« Le développement durable, c’est de la poudre de Perlimpinpin ». Ainsi parlait Nicholas Georgescu-Roegen, économiste iconoclaste qui a exploré dans les années 70 les limites de la croissance. L’urgence climatique et la remise en cause du modèle industriel actuel donnent de la visibilité à ses préconisations, qui pourraient être des solutions pour demain. Interview fiction et d’outre-tombe avec ce chercheur, décédé en 1994, considéré comme le père de la décroissance.
Contenu initialement publié le 19 juillet 2019 sur le site web du magazine POUR L’ÉCO.
POUR L’ÉCO. Vous qualifiez de « faux remède » et de « poudre de Perlimpinpin » le développement durable et son extension, « la croissance verte ». Pourquoi ?
Nicholas Georgescu-Roegen. On ne cuisine pas une omelette (fabriquer un bien ou proposer un service) sans casser des œufs. Pour comprendre la portée de cette métaphore, je dois d’abord vous expliquer deux piliers de ma théorie. D’abord, l’économie est une extension de notre vie biologique. De la même manière, elle se nourrit des ressources qu’elle trouve dans l’environnement et y rejette des déchets. Ensuite, cette activité économique a un caractère irréversible, les déchets étant qualitativement différents des ressources initiales.
Notre système économique repose sur l’utilisation d’énergie. Je considère qu’il y a deux types d’énergie : le solaire, pour laquelle l’Homme n’a pas le contrôle du flux, et celle des ressources de la terre (pétrole, charbon) dont le stock est limité.
Les sociétés agraires reposaient principalement sur l’énergie solaire, tandis que les énergies fossiles ont servi de base au développement industriel des deux derniers siècles. Dans un environnement clos comme celui de notre planète, ce stock se dégrade irrémédiablement : quand on a brûlé un litre de pétrole, on ne peut pas revenir en arrière. L’énergie utilisable est continuellement transformée en énergie inutilisable. Quand il n’y a plus d’œufs, il n’y a pas d’omelette.
Dans une seconde partie de ma vie, j’habitais Nashville. Dans cette ville des Etats-Unis, j’ai pu constater le développement d’une société de consommation de masse, marquée par l’émergence des grands centres commerciaux, du « toujours plus », dont le comportement consumériste répondait à l’objectif de croissance économique.
Je me suis rendu compte que l’objectif d’une croissance illimitée dans un monde fini est impossible à tenir, car les ressources de base pour alimenter ce modèle restent l’énergie fossile et son stock limité.

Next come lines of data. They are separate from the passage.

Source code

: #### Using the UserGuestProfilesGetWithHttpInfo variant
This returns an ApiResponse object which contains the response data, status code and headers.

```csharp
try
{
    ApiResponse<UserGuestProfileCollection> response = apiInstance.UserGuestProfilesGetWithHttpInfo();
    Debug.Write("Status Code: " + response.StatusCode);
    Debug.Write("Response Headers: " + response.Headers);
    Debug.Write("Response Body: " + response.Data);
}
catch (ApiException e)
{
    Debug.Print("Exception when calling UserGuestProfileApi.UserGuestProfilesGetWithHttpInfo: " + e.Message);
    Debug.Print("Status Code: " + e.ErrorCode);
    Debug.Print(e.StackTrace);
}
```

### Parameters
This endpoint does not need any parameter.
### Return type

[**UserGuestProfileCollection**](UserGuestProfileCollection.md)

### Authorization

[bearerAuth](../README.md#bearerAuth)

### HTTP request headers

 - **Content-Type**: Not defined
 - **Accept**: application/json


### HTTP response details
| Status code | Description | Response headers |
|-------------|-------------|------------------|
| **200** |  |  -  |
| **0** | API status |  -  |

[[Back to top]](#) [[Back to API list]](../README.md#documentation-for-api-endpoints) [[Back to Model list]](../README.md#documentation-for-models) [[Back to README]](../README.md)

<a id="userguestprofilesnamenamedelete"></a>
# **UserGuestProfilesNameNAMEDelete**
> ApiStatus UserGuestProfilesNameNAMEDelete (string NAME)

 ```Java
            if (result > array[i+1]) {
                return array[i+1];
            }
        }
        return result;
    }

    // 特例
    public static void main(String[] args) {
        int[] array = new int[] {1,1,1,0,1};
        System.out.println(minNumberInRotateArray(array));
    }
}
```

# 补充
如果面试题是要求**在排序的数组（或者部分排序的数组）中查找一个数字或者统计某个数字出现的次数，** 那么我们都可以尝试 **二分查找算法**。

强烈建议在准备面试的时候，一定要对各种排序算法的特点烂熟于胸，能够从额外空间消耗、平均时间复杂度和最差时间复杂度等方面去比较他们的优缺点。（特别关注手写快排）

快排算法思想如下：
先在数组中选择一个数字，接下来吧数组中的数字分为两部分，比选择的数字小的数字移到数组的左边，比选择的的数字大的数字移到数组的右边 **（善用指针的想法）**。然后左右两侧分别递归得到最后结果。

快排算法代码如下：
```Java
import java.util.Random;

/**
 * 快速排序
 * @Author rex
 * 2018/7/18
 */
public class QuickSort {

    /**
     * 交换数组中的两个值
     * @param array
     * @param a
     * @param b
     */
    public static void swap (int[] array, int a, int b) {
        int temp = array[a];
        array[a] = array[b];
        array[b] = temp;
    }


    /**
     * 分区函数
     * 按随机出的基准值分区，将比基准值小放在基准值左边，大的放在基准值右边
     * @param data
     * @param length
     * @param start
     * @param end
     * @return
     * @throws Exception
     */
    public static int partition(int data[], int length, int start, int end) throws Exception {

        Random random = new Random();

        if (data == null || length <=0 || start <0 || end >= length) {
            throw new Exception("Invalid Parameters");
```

Ce concept du « développement durable » me semblait dès lors être un oxymore, une poudre de perlimpinpin, car il reste basé sur l’idée même de croissance.

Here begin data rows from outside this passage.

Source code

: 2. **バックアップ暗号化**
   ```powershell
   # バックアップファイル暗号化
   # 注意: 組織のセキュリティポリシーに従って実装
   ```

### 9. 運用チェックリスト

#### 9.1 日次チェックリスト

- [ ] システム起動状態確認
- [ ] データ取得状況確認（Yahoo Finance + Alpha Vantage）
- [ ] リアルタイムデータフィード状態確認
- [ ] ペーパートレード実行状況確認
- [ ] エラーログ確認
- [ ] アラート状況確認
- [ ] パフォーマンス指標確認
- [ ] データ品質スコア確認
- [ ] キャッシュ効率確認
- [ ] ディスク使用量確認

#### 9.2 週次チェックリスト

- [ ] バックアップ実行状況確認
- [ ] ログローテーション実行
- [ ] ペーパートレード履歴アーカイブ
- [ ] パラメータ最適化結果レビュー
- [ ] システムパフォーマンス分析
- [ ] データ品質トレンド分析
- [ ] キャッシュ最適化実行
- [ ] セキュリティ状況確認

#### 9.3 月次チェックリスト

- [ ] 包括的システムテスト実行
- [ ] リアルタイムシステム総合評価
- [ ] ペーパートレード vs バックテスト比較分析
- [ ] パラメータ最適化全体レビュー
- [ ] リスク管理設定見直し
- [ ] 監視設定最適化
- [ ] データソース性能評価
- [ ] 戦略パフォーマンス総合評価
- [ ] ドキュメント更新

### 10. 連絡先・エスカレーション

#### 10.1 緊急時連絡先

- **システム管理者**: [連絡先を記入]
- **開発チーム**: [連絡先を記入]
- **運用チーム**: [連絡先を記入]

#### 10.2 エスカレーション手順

Maintenant que la technologie a permis l’essor des énergies renouvelables, une partie de votre théorie ne fait-elle pas flop ?

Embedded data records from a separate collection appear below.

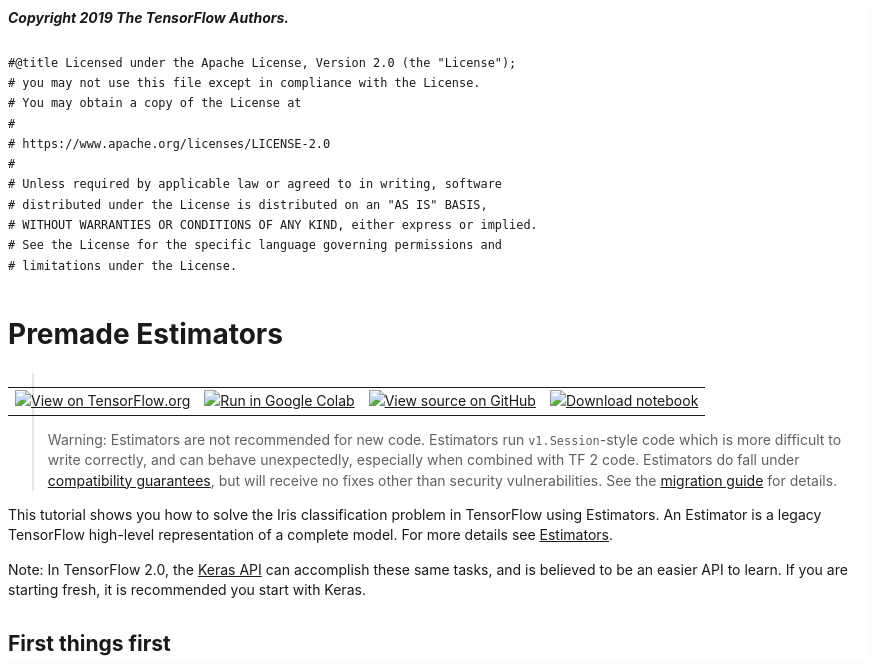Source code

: ##### Copyright 2019 The TensorFlow Authors.


```
#@title Licensed under the Apache License, Version 2.0 (the "License");
# you may not use this file except in compliance with the License.
# You may obtain a copy of the License at
#
# https://www.apache.org/licenses/LICENSE-2.0
#
# Unless required by applicable law or agreed to in writing, software
# distributed under the License is distributed on an "AS IS" BASIS,
# WITHOUT WARRANTIES OR CONDITIONS OF ANY KIND, either express or implied.
# See the License for the specific language governing permissions and
# limitations under the License.
```

# Premade Estimators

<table class="tfo-notebook-buttons" align="left">
  <td>
    <a target="_blank" href="https://www.tensorflow.org/tutorials/estimator/premade"><img src="https://www.tensorflow.org/images/tf_logo_32px.png" />View on TensorFlow.org</a>
  </td>
  <td>
    <a target="_blank" href="https://colab.research.google.com/github/tensorflow/docs/blob/master/site/en/tutorials/estimator/premade.ipynb"><img src="https://www.tensorflow.org/images/colab_logo_32px.png" />Run in Google Colab</a>
  </td>
  <td>
    <a target="_blank" href="https://github.com/tensorflow/docs/blob/master/site/en/tutorials/estimator/premade.ipynb"><img src="https://www.tensorflow.org/images/GitHub-Mark-32px.png" />View source on GitHub</a>
  </td>
  <td>
    <a href="https://storage.googleapis.com/tensorflow_docs/docs/site/en/tutorials/estimator/premade.ipynb"><img src="https://www.tensorflow.org/images/download_logo_32px.png" />Download notebook</a>
  </td>
</table>

> Warning: Estimators are not recommended for new code.  Estimators run `v1.Session`-style code which is more difficult to write correctly, and can behave unexpectedly, especially when combined with TF 2 code. Estimators do fall under [compatibility guarantees](https://tensorflow.org/guide/versions), but will receive no fixes other than security vulnerabilities. See the [migration guide](https://tensorflow.org/guide/migrate) for details.

This tutorial shows you
how to solve the Iris classification problem in TensorFlow using Estimators. An Estimator is a legacy TensorFlow high-level representation of a complete model. For more details see
[Estimators](https://www.tensorflow.org/guide/estimator).

Note:  In TensorFlow 2.0, the [Keras API](https://www.tensorflow.org/guide/keras) can accomplish these same tasks, and is believed to be an easier API to learn. If you are starting fresh, it is recommended you start with Keras.


## First things first
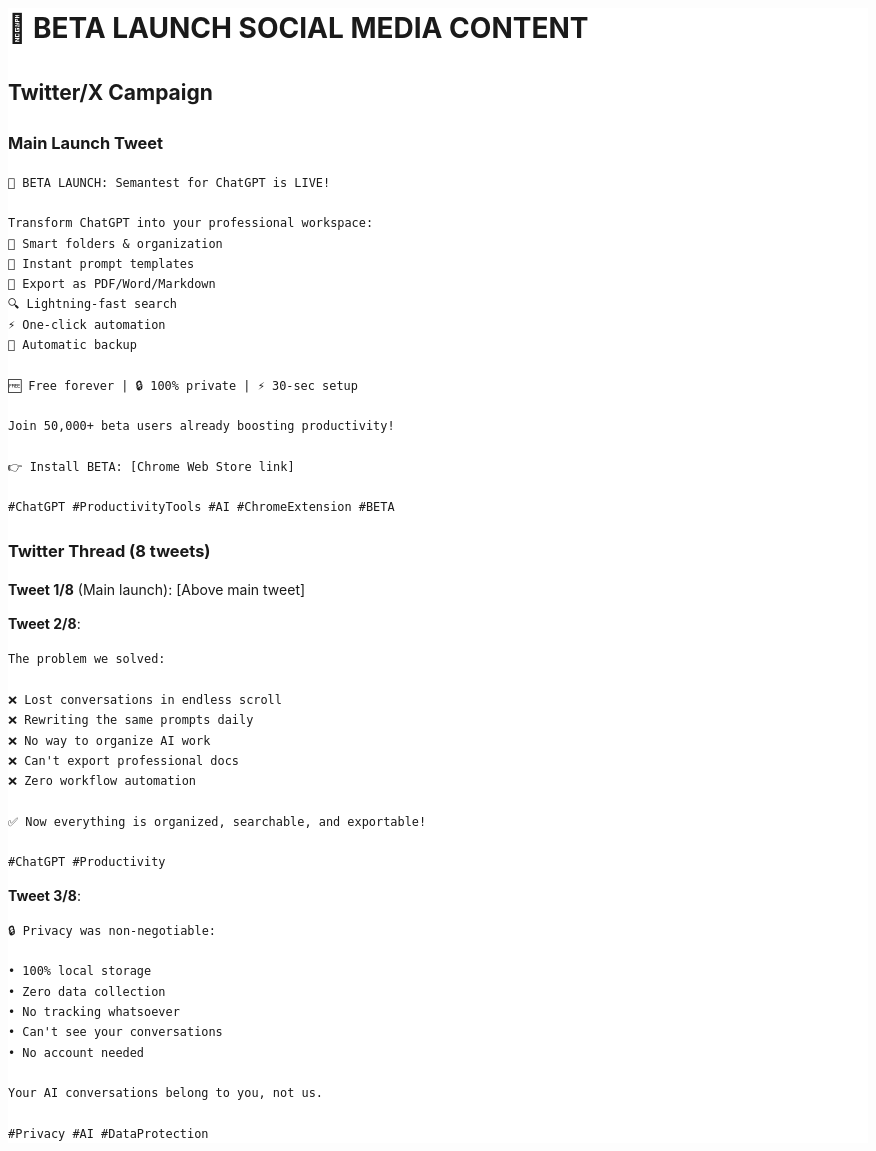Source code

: # 📱 BETA LAUNCH SOCIAL MEDIA CONTENT

## Twitter/X Campaign

### Main Launch Tweet
```
🚀 BETA LAUNCH: Semantest for ChatGPT is LIVE!

Transform ChatGPT into your professional workspace:
📁 Smart folders & organization
📝 Instant prompt templates  
💾 Export as PDF/Word/Markdown
🔍 Lightning-fast search
⚡ One-click automation
🔄 Automatic backup

🆓 Free forever | 🔒 100% private | ⚡ 30-sec setup

Join 50,000+ beta users already boosting productivity!

👉 Install BETA: [Chrome Web Store link]

#ChatGPT #ProductivityTools #AI #ChromeExtension #BETA
```

### Twitter Thread (8 tweets)

**Tweet 1/8** (Main launch):
[Above main tweet]

**Tweet 2/8**:
```
The problem we solved:

❌ Lost conversations in endless scroll
❌ Rewriting the same prompts daily
❌ No way to organize AI work
❌ Can't export professional docs
❌ Zero workflow automation

✅ Now everything is organized, searchable, and exportable!

#ChatGPT #Productivity
```

**Tweet 3/8**:
```
🔒 Privacy was non-negotiable:

• 100% local storage
• Zero data collection  
• No tracking whatsoever
• Can't see your conversations
• No account needed

Your AI conversations belong to you, not us.

#Privacy #AI #DataProtection
```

J’avais au départ un enthousiasme pour les énergies renouvelables et tout particulièrement pour la solution du solaire. Je pensais que cette découverte représenterait une solution au problème d’épuisement des ressources fossiles auquel est confronté l’humanité.
Mais ces dernières années ont confirmé mes doutes. On voit bien qu’on arrive à générer de l’énergie à partir de sources naturelles (vent, soleil), mais pour ce faire, on utilise d’autres ressources finies : il faut beaucoup d’énergie (du pétrole) pour extraire les métaux rares, qui sont ensuite utilisés pour construire un panneau photovoltaïque.
Ma position correspond désormais à ce que vous appelez aujourd’hui les low tech : des infrastructures plus simples, plus sobres, avec moins de capacité de production ; par exemple en privilégiant le solaire thermique, qui consiste à faire chauffer de l’eau plus directement à partir des rayons du soleil.
« Chaque fois que nous produisons une voiture, nous détruisons irrévocablement une quantité de basse entropie qui, autrement pourrait être utilisée pour fabriquer une charrue ou une bêche. Autrement dit, chaque fois que nous produisons une voiture, nous le faisons au prix d’une baisse du nombre de vies humaines à venir. » Nicholas Georgescu-Roegen, La décroissance (1979), 2e édition, 1995-56.